* **Exercise requirements**
Your output should be the complete listing, word for word, with no pictures in it.

* **Information**
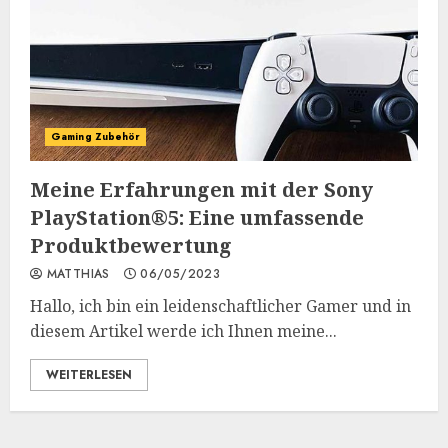
Gaming Zubehör
Meine Erfahrungen mit der Sony
PlayStation®5: Eine umfassende
Produktbewertung
MATTHIAS
06/05/2023
Hallo, ich bin ein leidenschaftlicher Gamer und in
diesem Artikel werde ich Ihnen meine...
WEITERLESEN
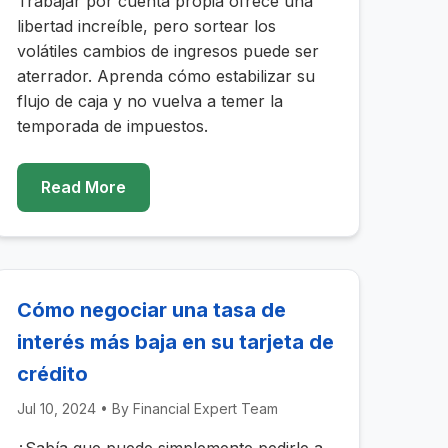
Trabajar por cuenta propia ofrece una
libertad increíble, pero sortear los
volátiles cambios de ingresos puede ser
aterrador. Aprenda cómo estabilizar su
flujo de caja y no vuelva a temer la
temporada de impuestos.
Read More
Cómo negociar una tasa de
interés más baja en su tarjeta de
crédito
Jul 10, 2024
• By
Financial Expert Team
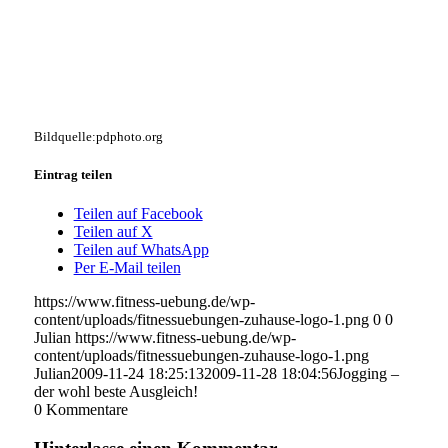
Bildquelle:pdphoto.org
Eintrag teilen
Teilen auf Facebook
Teilen auf X
Teilen auf WhatsApp
Per E-Mail teilen
https://www.fitness-uebung.de/wp-
content/uploads/fitnessuebungen-zuhause-logo-1.png
0
0
Julian
https://www.fitness-uebung.de/wp-
content/uploads/fitnessuebungen-zuhause-logo-1.png
Julian
2009-11-24 18:25:13
2009-11-28 18:04:56
Jogging –
der wohl beste Ausgleich!
0
Kommentare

* **Expected answer**
Gaming Zubehör
Meine Erfahrungen mit der Sony
PlayStation®5: Eine umfassende
Produktbewertung
MATTHIAS
06/05/2023
Hallo, ich bin ein leidenschaftlicher Gamer und in
diesem Artikel werde ich Ihnen meine...
WEITERLESEN
Trabajar por cuenta propia ofrece una
libertad increíble, pero sortear los
volátiles cambios de ingresos puede ser
aterrador. Aprenda cómo estabilizar su
flujo de caja y no vuelva a temer la
temporada de impuestos.
Read More
Cómo negociar una tasa de
interés más baja en su tarjeta de
crédito
Jul 10, 2024
• By
Financial Expert Team
Bildquelle:pdphoto.org
Eintrag teilen
Teilen auf Facebook
Teilen auf X
Teilen auf WhatsApp
Per E-Mail teilen
https://www.fitness-uebung.de/wp-
content/uploads/fitnessuebungen-zuhause-logo-1.png
0
0
Julian
https://www.fitness-uebung.de/wp-
content/uploads/fitnessuebungen-zuhause-logo-1.png
Julian
2009-11-24 18:25:13
2009-11-28 18:04:56
Jogging –
der wohl beste Ausgleich!
0
Kommentare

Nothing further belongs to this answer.